Exercise data Start Marker
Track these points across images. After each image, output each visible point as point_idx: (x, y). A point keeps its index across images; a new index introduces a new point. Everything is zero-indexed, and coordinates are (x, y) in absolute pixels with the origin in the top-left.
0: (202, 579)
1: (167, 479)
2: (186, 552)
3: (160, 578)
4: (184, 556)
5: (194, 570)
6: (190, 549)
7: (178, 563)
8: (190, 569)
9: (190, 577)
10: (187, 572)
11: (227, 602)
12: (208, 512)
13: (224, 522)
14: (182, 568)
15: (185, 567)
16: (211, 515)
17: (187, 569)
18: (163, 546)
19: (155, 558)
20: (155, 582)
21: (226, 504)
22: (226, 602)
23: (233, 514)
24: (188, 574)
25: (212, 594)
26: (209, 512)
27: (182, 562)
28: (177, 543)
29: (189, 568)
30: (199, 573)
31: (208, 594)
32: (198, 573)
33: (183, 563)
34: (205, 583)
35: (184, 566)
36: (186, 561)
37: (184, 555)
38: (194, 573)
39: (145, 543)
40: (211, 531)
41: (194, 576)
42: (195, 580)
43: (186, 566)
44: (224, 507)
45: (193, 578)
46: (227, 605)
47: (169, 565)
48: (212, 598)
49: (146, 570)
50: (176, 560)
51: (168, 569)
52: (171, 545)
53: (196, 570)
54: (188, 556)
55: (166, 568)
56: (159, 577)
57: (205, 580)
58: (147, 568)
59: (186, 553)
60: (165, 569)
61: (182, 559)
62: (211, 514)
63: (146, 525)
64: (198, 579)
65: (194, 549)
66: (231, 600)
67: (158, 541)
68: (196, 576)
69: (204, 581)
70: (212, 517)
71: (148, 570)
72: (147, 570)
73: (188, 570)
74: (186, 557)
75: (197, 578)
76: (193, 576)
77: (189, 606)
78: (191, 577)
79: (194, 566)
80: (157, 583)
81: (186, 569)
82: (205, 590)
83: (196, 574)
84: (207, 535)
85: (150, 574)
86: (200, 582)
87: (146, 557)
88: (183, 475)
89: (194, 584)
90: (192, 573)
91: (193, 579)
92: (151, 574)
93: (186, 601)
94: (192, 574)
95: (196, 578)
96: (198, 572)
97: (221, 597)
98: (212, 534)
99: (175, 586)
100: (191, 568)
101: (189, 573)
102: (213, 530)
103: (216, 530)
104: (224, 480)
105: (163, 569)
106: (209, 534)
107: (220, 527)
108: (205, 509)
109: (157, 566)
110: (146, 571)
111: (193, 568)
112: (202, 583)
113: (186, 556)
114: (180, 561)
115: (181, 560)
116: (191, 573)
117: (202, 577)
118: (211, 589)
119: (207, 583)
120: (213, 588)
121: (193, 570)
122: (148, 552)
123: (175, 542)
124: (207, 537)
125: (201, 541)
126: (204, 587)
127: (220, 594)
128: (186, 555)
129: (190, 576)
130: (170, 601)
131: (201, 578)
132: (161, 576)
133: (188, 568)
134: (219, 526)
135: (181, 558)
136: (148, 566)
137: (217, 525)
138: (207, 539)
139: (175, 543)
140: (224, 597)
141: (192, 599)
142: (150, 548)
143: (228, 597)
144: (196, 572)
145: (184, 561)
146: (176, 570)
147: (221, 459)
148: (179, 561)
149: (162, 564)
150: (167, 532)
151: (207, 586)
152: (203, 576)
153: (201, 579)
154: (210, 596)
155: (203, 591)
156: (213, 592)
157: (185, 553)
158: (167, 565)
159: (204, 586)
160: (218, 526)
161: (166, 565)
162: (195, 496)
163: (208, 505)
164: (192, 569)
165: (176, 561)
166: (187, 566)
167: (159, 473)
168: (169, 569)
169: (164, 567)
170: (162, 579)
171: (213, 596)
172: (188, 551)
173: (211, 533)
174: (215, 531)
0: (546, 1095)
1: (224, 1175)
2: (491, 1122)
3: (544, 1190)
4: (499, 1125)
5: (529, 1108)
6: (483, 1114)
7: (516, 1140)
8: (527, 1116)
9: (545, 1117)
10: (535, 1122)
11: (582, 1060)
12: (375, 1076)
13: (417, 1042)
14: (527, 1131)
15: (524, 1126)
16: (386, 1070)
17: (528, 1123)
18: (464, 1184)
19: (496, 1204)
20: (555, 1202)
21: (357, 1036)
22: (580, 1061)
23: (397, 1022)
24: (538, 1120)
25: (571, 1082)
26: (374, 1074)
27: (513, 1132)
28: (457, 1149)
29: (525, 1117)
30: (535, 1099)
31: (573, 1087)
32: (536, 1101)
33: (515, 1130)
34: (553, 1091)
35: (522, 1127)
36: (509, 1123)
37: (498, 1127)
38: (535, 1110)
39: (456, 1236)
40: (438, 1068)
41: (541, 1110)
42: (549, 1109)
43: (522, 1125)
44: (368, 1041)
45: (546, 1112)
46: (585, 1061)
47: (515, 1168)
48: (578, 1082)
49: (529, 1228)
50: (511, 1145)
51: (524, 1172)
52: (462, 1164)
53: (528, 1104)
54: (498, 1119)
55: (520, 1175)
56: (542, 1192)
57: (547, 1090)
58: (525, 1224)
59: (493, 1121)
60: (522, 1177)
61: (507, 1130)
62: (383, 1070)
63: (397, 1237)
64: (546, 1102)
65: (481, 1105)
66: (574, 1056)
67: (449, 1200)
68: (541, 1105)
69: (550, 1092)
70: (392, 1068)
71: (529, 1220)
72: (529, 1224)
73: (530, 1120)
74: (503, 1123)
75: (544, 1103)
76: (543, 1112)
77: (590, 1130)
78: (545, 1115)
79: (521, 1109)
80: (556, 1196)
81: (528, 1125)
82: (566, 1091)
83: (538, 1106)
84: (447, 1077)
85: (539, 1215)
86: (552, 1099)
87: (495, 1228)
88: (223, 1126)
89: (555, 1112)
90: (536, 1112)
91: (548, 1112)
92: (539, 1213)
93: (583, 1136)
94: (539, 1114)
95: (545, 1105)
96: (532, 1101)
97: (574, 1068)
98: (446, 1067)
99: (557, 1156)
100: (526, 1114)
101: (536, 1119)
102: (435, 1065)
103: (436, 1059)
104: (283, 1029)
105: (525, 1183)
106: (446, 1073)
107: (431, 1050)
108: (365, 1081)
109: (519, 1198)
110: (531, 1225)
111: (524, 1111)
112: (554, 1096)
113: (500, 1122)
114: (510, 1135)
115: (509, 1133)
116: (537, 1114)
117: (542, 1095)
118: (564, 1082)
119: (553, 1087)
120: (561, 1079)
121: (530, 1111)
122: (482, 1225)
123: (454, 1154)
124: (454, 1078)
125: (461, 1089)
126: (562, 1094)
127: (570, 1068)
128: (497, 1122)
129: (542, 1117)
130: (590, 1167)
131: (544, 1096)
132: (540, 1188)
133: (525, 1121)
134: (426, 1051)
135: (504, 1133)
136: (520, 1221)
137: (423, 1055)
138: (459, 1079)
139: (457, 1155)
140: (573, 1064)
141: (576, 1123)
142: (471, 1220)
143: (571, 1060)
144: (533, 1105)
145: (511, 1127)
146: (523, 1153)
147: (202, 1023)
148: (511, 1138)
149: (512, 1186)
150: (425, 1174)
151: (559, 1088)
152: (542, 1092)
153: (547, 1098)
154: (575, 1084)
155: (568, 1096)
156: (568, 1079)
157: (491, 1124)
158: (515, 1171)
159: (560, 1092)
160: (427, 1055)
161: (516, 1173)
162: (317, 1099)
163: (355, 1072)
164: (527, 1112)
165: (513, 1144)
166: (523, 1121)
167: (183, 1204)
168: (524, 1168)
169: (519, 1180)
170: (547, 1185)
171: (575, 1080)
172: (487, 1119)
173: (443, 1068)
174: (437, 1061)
Exercise data End Marker
▶ **Try it**:
Copy out all of the rows above without changing anything.

▶ **Solution to this exercise**:
Track these points across images. After each image, output each visible point as point_idx: (x, y). A point keeps its index across images; a new index introduces a new point. Everything is zero-indexed, and coordinates are (x, y) in absolute pixels with the origin in the top-left.
0: (202, 579)
1: (167, 479)
2: (186, 552)
3: (160, 578)
4: (184, 556)
5: (194, 570)
6: (190, 549)
7: (178, 563)
8: (190, 569)
9: (190, 577)
10: (187, 572)
11: (227, 602)
12: (208, 512)
13: (224, 522)
14: (182, 568)
15: (185, 567)
16: (211, 515)
17: (187, 569)
18: (163, 546)
19: (155, 558)
20: (155, 582)
21: (226, 504)
22: (226, 602)
23: (233, 514)
24: (188, 574)
25: (212, 594)
26: (209, 512)
27: (182, 562)
28: (177, 543)
29: (189, 568)
30: (199, 573)
31: (208, 594)
32: (198, 573)
33: (183, 563)
34: (205, 583)
35: (184, 566)
36: (186, 561)
37: (184, 555)
38: (194, 573)
39: (145, 543)
40: (211, 531)
41: (194, 576)
42: (195, 580)
43: (186, 566)
44: (224, 507)
45: (193, 578)
46: (227, 605)
47: (169, 565)
48: (212, 598)
49: (146, 570)
50: (176, 560)
51: (168, 569)
52: (171, 545)
53: (196, 570)
54: (188, 556)
55: (166, 568)
56: (159, 577)
57: (205, 580)
58: (147, 568)
59: (186, 553)
60: (165, 569)
61: (182, 559)
62: (211, 514)
63: (146, 525)
64: (198, 579)
65: (194, 549)
66: (231, 600)
67: (158, 541)
68: (196, 576)
69: (204, 581)
70: (212, 517)
71: (148, 570)
72: (147, 570)
73: (188, 570)
74: (186, 557)
75: (197, 578)
76: (193, 576)
77: (189, 606)
78: (191, 577)
79: (194, 566)
80: (157, 583)
81: (186, 569)
82: (205, 590)
83: (196, 574)
84: (207, 535)
85: (150, 574)
86: (200, 582)
87: (146, 557)
88: (183, 475)
89: (194, 584)
90: (192, 573)
91: (193, 579)
92: (151, 574)
93: (186, 601)
94: (192, 574)
95: (196, 578)
96: (198, 572)
97: (221, 597)
98: (212, 534)
99: (175, 586)
100: (191, 568)
101: (189, 573)
102: (213, 530)
103: (216, 530)
104: (224, 480)
105: (163, 569)
106: (209, 534)
107: (220, 527)
108: (205, 509)
109: (157, 566)
110: (146, 571)
111: (193, 568)
112: (202, 583)
113: (186, 556)
114: (180, 561)
115: (181, 560)
116: (191, 573)
117: (202, 577)
118: (211, 589)
119: (207, 583)
120: (213, 588)
121: (193, 570)
122: (148, 552)
123: (175, 542)
124: (207, 537)
125: (201, 541)
126: (204, 587)
127: (220, 594)
128: (186, 555)
129: (190, 576)
130: (170, 601)
131: (201, 578)
132: (161, 576)
133: (188, 568)
134: (219, 526)
135: (181, 558)
136: (148, 566)
137: (217, 525)
138: (207, 539)
139: (175, 543)
140: (224, 597)
141: (192, 599)
142: (150, 548)
143: (228, 597)
144: (196, 572)
145: (184, 561)
146: (176, 570)
147: (221, 459)
148: (179, 561)
149: (162, 564)
150: (167, 532)
151: (207, 586)
152: (203, 576)
153: (201, 579)
154: (210, 596)
155: (203, 591)
156: (213, 592)
157: (185, 553)
158: (167, 565)
159: (204, 586)
160: (218, 526)
161: (166, 565)
162: (195, 496)
163: (208, 505)
164: (192, 569)
165: (176, 561)
166: (187, 566)
167: (159, 473)
168: (169, 569)
169: (164, 567)
170: (162, 579)
171: (213, 596)
172: (188, 551)
173: (211, 533)
174: (215, 531)
0: (546, 1095)
1: (224, 1175)
2: (491, 1122)
3: (544, 1190)
4: (499, 1125)
5: (529, 1108)
6: (483, 1114)
7: (516, 1140)
8: (527, 1116)
9: (545, 1117)
10: (535, 1122)
11: (582, 1060)
12: (375, 1076)
13: (417, 1042)
14: (527, 1131)
15: (524, 1126)
16: (386, 1070)
17: (528, 1123)
18: (464, 1184)
19: (496, 1204)
20: (555, 1202)
21: (357, 1036)
22: (580, 1061)
23: (397, 1022)
24: (538, 1120)
25: (571, 1082)
26: (374, 1074)
27: (513, 1132)
28: (457, 1149)
29: (525, 1117)
30: (535, 1099)
31: (573, 1087)
32: (536, 1101)
33: (515, 1130)
34: (553, 1091)
35: (522, 1127)
36: (509, 1123)
37: (498, 1127)
38: (535, 1110)
39: (456, 1236)
40: (438, 1068)
41: (541, 1110)
42: (549, 1109)
43: (522, 1125)
44: (368, 1041)
45: (546, 1112)
46: (585, 1061)
47: (515, 1168)
48: (578, 1082)
49: (529, 1228)
50: (511, 1145)
51: (524, 1172)
52: (462, 1164)
53: (528, 1104)
54: (498, 1119)
55: (520, 1175)
56: (542, 1192)
57: (547, 1090)
58: (525, 1224)
59: (493, 1121)
60: (522, 1177)
61: (507, 1130)
62: (383, 1070)
63: (397, 1237)
64: (546, 1102)
65: (481, 1105)
66: (574, 1056)
67: (449, 1200)
68: (541, 1105)
69: (550, 1092)
70: (392, 1068)
71: (529, 1220)
72: (529, 1224)
73: (530, 1120)
74: (503, 1123)
75: (544, 1103)
76: (543, 1112)
77: (590, 1130)
78: (545, 1115)
79: (521, 1109)
80: (556, 1196)
81: (528, 1125)
82: (566, 1091)
83: (538, 1106)
84: (447, 1077)
85: (539, 1215)
86: (552, 1099)
87: (495, 1228)
88: (223, 1126)
89: (555, 1112)
90: (536, 1112)
91: (548, 1112)
92: (539, 1213)
93: (583, 1136)
94: (539, 1114)
95: (545, 1105)
96: (532, 1101)
97: (574, 1068)
98: (446, 1067)
99: (557, 1156)
100: (526, 1114)
101: (536, 1119)
102: (435, 1065)
103: (436, 1059)
104: (283, 1029)
105: (525, 1183)
106: (446, 1073)
107: (431, 1050)
108: (365, 1081)
109: (519, 1198)
110: (531, 1225)
111: (524, 1111)
112: (554, 1096)
113: (500, 1122)
114: (510, 1135)
115: (509, 1133)
116: (537, 1114)
117: (542, 1095)
118: (564, 1082)
119: (553, 1087)
120: (561, 1079)
121: (530, 1111)
122: (482, 1225)
123: (454, 1154)
124: (454, 1078)
125: (461, 1089)
126: (562, 1094)
127: (570, 1068)
128: (497, 1122)
129: (542, 1117)
130: (590, 1167)
131: (544, 1096)
132: (540, 1188)
133: (525, 1121)
134: (426, 1051)
135: (504, 1133)
136: (520, 1221)
137: (423, 1055)
138: (459, 1079)
139: (457, 1155)
140: (573, 1064)
141: (576, 1123)
142: (471, 1220)
143: (571, 1060)
144: (533, 1105)
145: (511, 1127)
146: (523, 1153)
147: (202, 1023)
148: (511, 1138)
149: (512, 1186)
150: (425, 1174)
151: (559, 1088)
152: (542, 1092)
153: (547, 1098)
154: (575, 1084)
155: (568, 1096)
156: (568, 1079)
157: (491, 1124)
158: (515, 1171)
159: (560, 1092)
160: (427, 1055)
161: (516, 1173)
162: (317, 1099)
163: (355, 1072)
164: (527, 1112)
165: (513, 1144)
166: (523, 1121)
167: (183, 1204)
168: (524, 1168)
169: (519, 1180)
170: (547, 1185)
171: (575, 1080)
172: (487, 1119)
173: (443, 1068)
174: (437, 1061)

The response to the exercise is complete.